## TAREFA PROPOSTA
Renomeie "EELS" para "ANGUILLES" em tudo desde a linha que contém "C'est Lenoir" até a linha que contém "е насморки и, как следствие, кашель: операция", incluindo ambas. Devolva apenas esse trecho, sem outra alteração.

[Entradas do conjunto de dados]
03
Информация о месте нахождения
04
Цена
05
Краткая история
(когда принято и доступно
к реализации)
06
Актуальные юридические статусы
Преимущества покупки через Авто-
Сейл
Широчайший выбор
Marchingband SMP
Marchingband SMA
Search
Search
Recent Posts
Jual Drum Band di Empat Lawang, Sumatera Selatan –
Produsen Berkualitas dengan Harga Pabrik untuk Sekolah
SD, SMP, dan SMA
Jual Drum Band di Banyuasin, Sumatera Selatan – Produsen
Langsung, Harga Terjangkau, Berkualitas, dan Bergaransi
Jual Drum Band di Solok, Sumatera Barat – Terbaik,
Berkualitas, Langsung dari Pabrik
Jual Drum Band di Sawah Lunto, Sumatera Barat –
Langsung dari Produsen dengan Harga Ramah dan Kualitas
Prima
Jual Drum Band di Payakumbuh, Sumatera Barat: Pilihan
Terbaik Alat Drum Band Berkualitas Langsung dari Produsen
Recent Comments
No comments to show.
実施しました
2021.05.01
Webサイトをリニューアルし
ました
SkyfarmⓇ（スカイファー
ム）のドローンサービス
...
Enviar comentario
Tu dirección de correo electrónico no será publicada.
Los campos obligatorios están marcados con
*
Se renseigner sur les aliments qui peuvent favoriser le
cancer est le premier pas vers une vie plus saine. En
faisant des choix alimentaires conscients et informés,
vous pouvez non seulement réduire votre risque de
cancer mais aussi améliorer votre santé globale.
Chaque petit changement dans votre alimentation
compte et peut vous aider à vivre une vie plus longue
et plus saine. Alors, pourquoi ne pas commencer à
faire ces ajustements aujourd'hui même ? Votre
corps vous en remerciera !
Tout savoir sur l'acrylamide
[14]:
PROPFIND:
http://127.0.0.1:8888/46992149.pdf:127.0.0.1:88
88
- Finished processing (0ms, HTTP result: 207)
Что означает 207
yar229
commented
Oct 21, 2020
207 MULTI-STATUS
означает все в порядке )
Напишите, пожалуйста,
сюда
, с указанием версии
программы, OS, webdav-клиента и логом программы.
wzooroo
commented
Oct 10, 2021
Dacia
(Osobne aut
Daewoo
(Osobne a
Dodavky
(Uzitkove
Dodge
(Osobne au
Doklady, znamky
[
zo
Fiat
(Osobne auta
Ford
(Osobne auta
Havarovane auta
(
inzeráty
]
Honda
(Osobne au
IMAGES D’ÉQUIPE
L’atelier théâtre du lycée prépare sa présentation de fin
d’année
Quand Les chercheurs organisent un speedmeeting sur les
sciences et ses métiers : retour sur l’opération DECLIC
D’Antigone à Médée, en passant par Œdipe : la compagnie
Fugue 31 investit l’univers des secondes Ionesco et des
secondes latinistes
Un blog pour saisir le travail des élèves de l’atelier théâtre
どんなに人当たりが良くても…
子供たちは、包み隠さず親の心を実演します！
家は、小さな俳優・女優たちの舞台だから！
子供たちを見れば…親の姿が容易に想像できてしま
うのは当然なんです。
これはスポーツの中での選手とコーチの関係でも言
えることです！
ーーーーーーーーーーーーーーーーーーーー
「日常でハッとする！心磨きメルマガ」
* * *
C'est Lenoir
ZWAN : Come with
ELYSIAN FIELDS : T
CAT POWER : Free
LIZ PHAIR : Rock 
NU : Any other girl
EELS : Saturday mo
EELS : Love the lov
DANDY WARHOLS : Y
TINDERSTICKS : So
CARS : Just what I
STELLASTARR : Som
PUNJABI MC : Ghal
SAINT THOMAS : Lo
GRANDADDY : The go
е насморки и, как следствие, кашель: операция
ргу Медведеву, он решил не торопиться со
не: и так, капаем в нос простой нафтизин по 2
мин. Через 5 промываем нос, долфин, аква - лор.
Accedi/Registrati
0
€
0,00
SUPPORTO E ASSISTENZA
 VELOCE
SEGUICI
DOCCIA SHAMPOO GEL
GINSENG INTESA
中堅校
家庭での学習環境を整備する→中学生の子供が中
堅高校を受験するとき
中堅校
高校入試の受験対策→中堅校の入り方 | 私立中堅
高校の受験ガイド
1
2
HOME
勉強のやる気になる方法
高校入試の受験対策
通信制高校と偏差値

## RESPOSTA
C'est Lenoir
ZWAN : Come with
ELYSIAN FIELDS : T
CAT POWER : Free
LIZ PHAIR : Rock 
NU : Any other girl
ANGUILLES : Saturday mo
ANGUILLES : Love the lov
DANDY WARHOLS : Y
TINDERSTICKS : So
CARS : Just what I
STELLASTARR : Som
PUNJABI MC : Ghal
SAINT THOMAS : Lo
GRANDADDY : The go
е насморки и, как следствие, кашель: операция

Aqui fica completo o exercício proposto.